Zille: No foul play or vote rigging at W Cape conference
Speaking at the DA Western Cape conference, Zille has said that "unlike the ANC Western Cape congress ... there will be no foul play or vote rigging".
During her speech to DA supporters at the party's Western Cape provincial conference on Saturday, Zille warned members that they must never become complacent because the DA governed the Western Cape, and must remember to serve the people.
This conference would see its party expanding its provincial executive to "become more inclusive", said Zille.
"Unlike the ANC Western Cape congress in February last year - that saw Marius Fransman and his allies outmanoeuvre Mcebisi Skwatsha through the usual dirty tricks - here there will be no foul play or vote rigging today," she said.
"While our internal elections are hotly contested, and there is a lot of lobbying, they are also democratic, transparent, peaceful and positive.

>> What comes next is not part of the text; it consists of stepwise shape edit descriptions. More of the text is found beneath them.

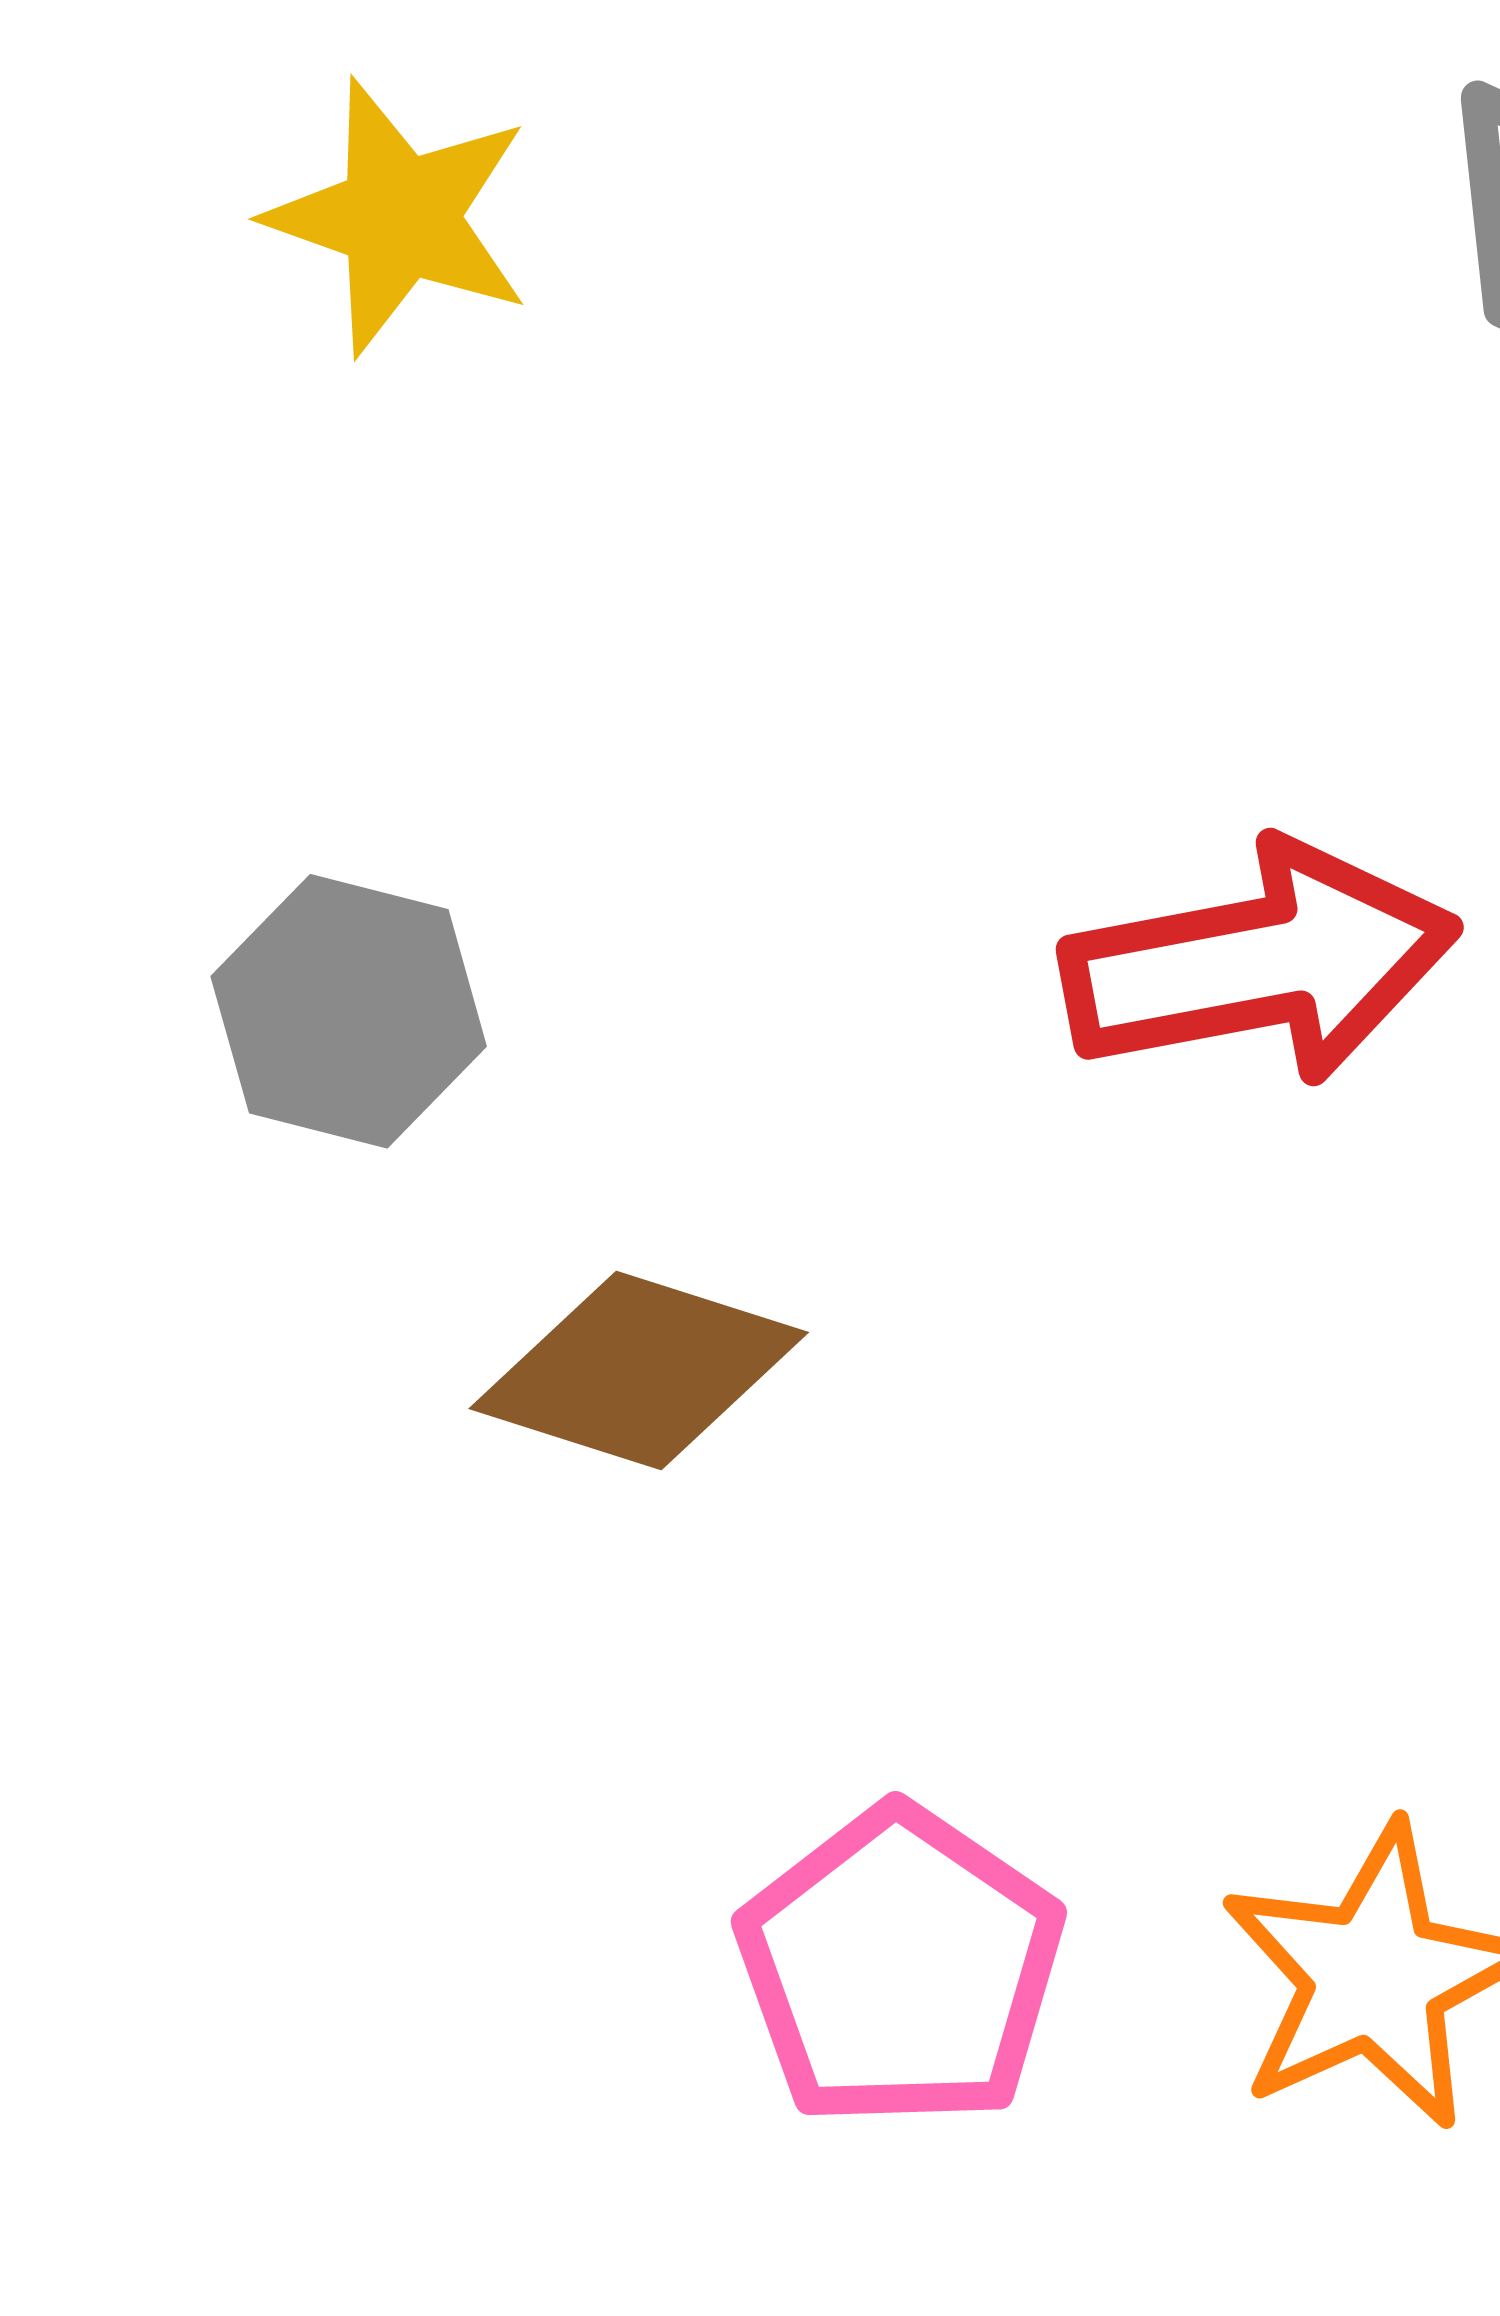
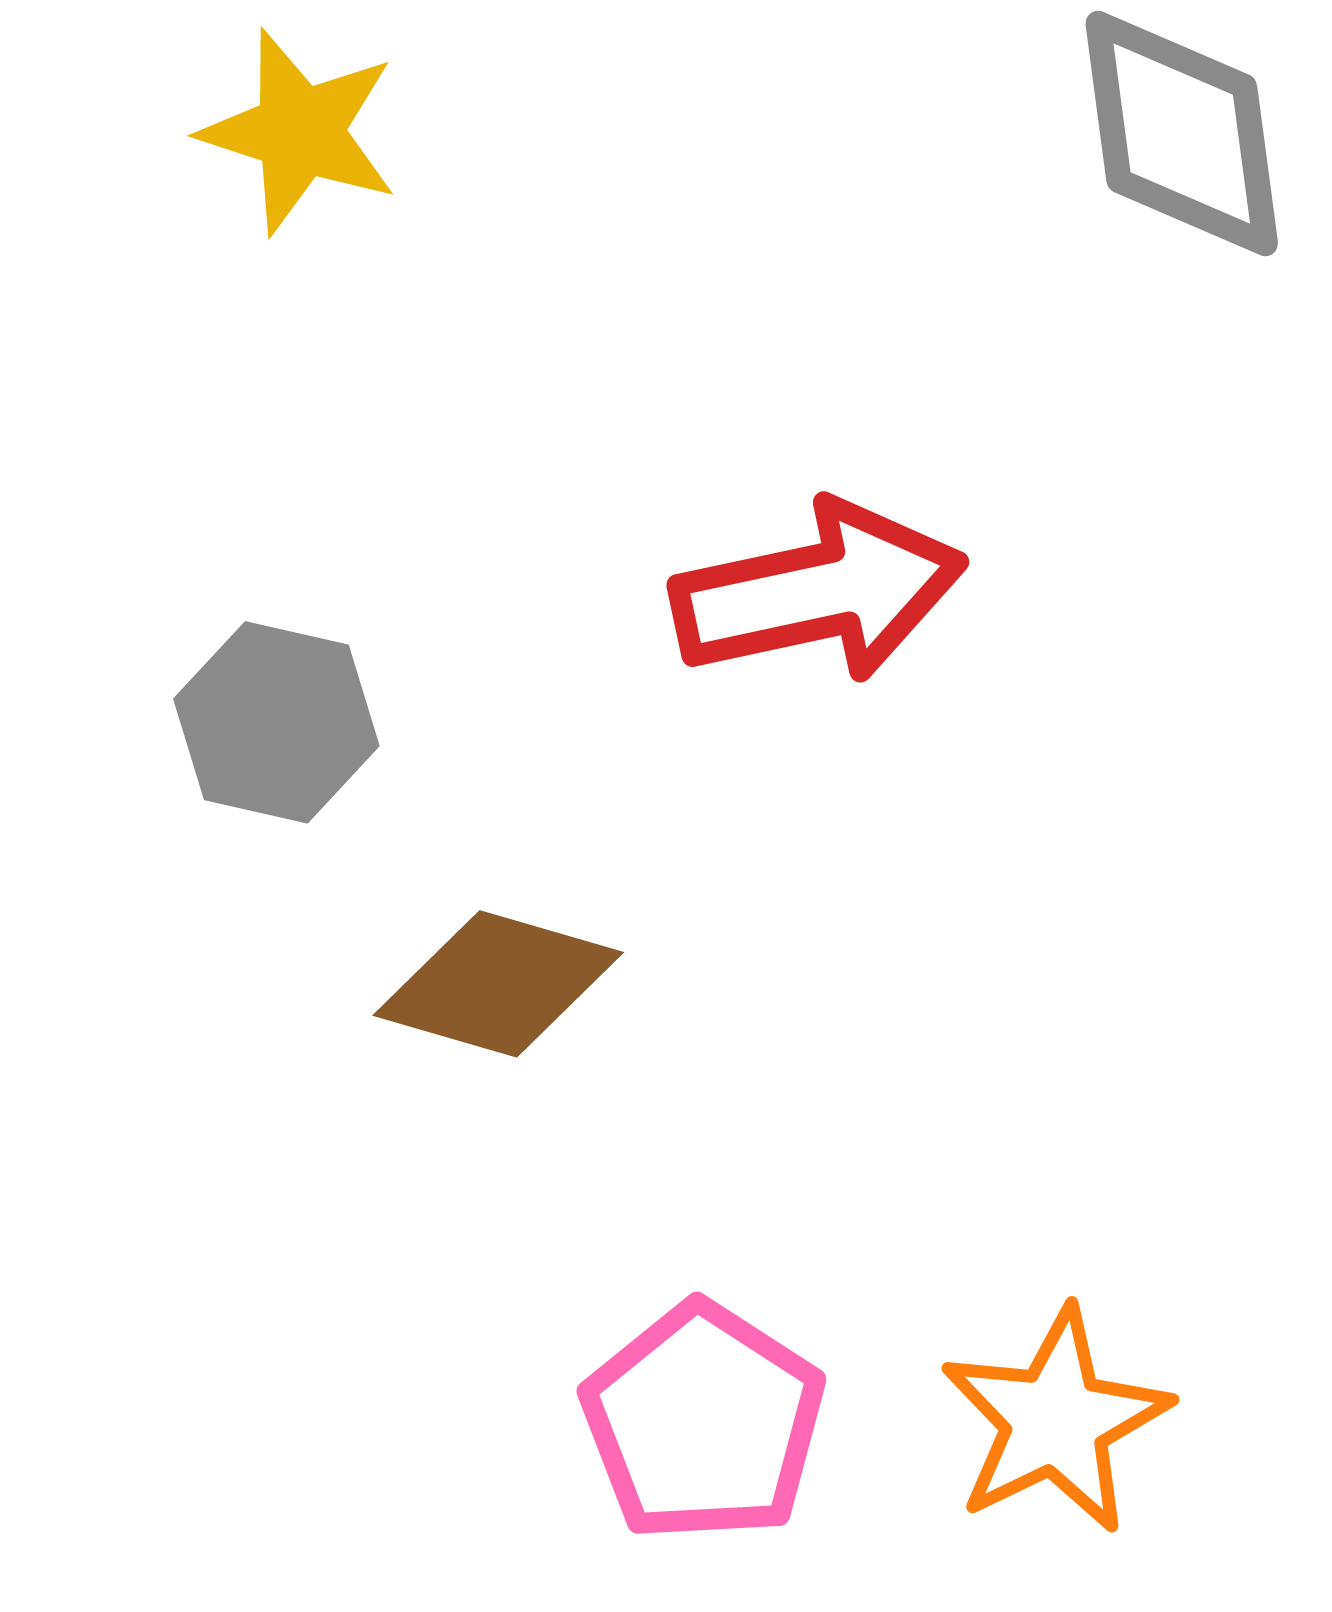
red arrow: (1260, 963) -> (818, 592), moved

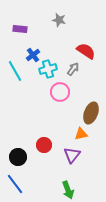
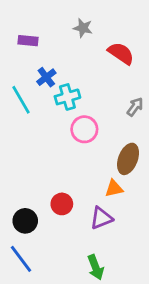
red semicircle: (86, 51) -> (121, 53), moved
gray arrow: (73, 69) -> (135, 107), moved
purple triangle: (72, 155) -> (101, 218), turned 30

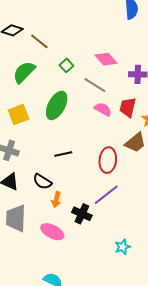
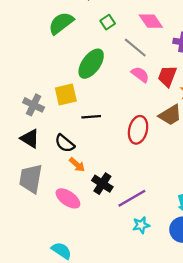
yellow square: (19, 114) -> (66, 95), moved
purple line: (106, 195) -> (132, 198), moved
orange arrow: (56, 200) -> (77, 165), turned -70

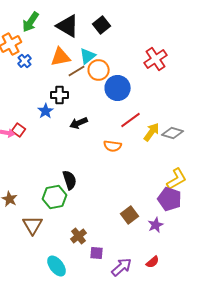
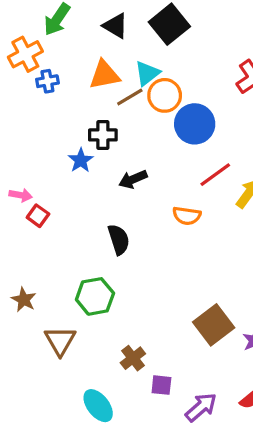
black square: (102, 25) -> (169, 24), size x1.4
black triangle: (68, 26) -> (116, 26), size x0.7
blue cross: (25, 61) -> (47, 81), turned 32
red square: (19, 130) -> (38, 216), moved
black semicircle: (70, 180) -> (119, 239), moved
brown square: (130, 215) -> (214, 325), size x1.4

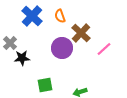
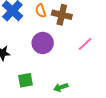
brown cross: (81, 33) -> (62, 15), moved, turned -30

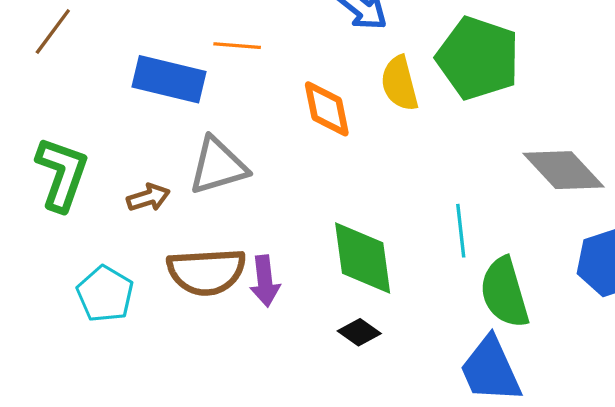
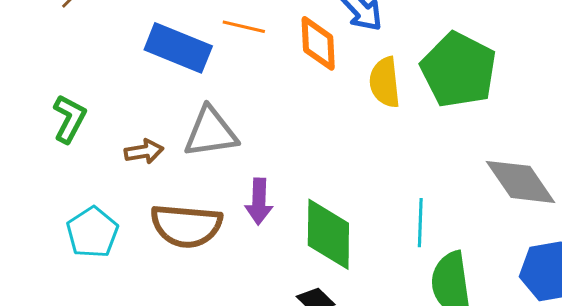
orange diamond: (327, 109) -> (318, 43), moved
green L-shape: (62, 174) -> (69, 119), size x0.7
purple arrow: (265, 281) -> (259, 201), moved

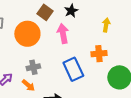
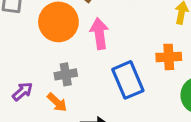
pink arrow: (63, 34) -> (99, 34), moved

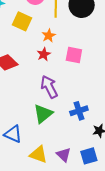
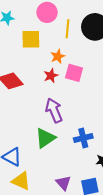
yellow square: (22, 21) -> (31, 39), turned -30
pink square: (74, 55) -> (74, 73), moved
yellow triangle: (38, 154) -> (21, 181), moved

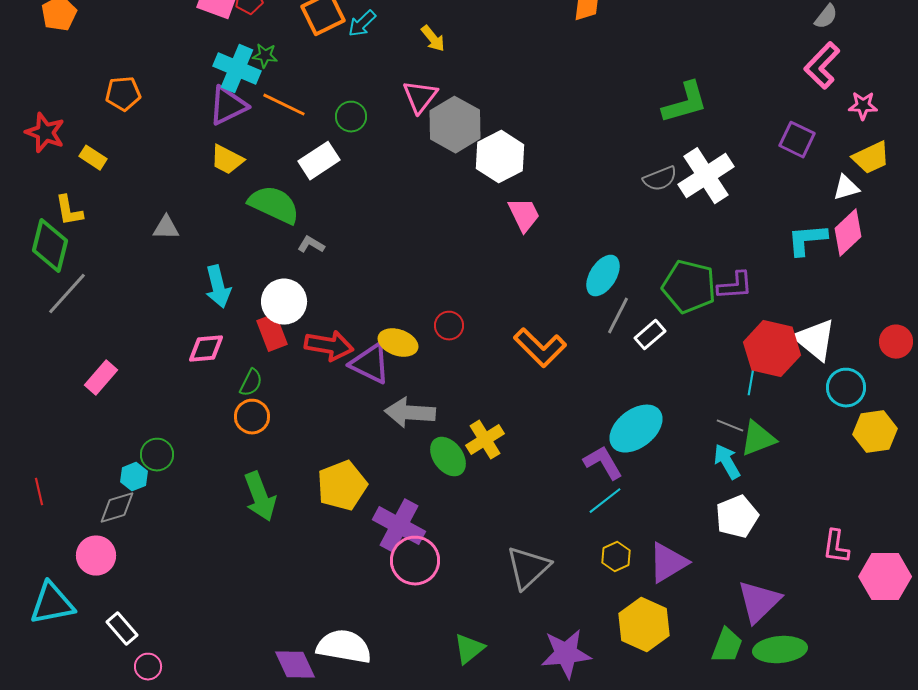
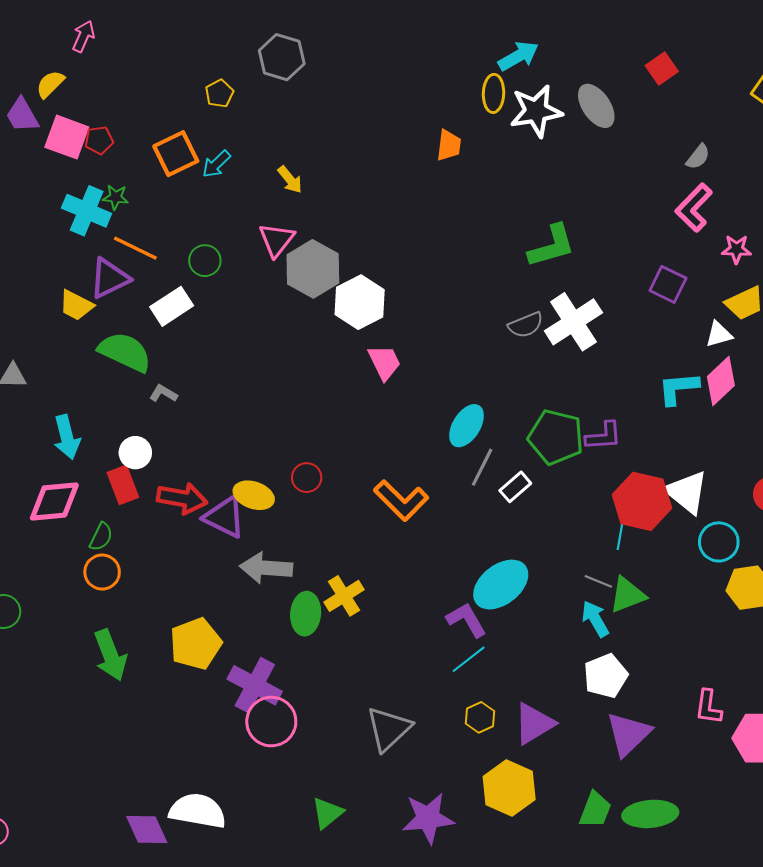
purple triangle: (228, 106) -> (109, 278), moved
white circle: (284, 302) -> (135, 453), size x0.7
pink diamond: (206, 349) -> (54, 501), size x1.4
green ellipse: (448, 457) -> (306, 614), turned 42
purple triangle: (759, 602) -> (628, 734), moved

"That is a huge achievement in itself. And this is why the DA in the Western Cape is stronger, more united, more diverse and more determined than ever before. If anyone wants to compare the DA with the ANC, they need to look around them, right here, right now. The ANC in the Western Cape, as in the rest of the country, is at war with itself."
By lunchtime, voting had already taken place, and the counting had begun. The party will vote in a provincial leader, deputy leader, chairperson, three deputy chairs, four additional provincial executive committee members and a chair of finance.
Provincial social development and sport MEC Ivan Meyer is standing uncontested for the provincial leadership position.
Current Western Cape DA leader, health MEC Theuns Botha is the sole nominee for deputy provincial leader, as was local government MEC Anton Bredell for provincial chairperson.
Ten people are contesting the position of deputy chair.
Zille told supporters that a police officer was tragically shot dead and her colleague seriously injured in the sprawling Imizamo Yethu township in Hout Bay last night.
"The family will now have to make the call whether he is brain dead and whether they will switch off the machines or keep him alive," she told supporters.
Zille said these two police officers had been doing the visible policing that was so important to the community.
"What kind of society murders the very people that are there to protect them?" asked Zille.
During her recent trip to Britain she said the country had been in mourning for two police officers who had been shot dead.
"When three policemen die in one city in one week, we cannot carry on as normal. We can never allow that to happen," she said.
Zille was referring to the murder of senior superintendent Mpumelelo Xakekile, who was shot dead after he stopped a minibus taxi on the N2 in Cape Town this week.
An emotional Zille later told journalists that she would be offering a substantial reward to try to apprehend the people who shot the two police officers.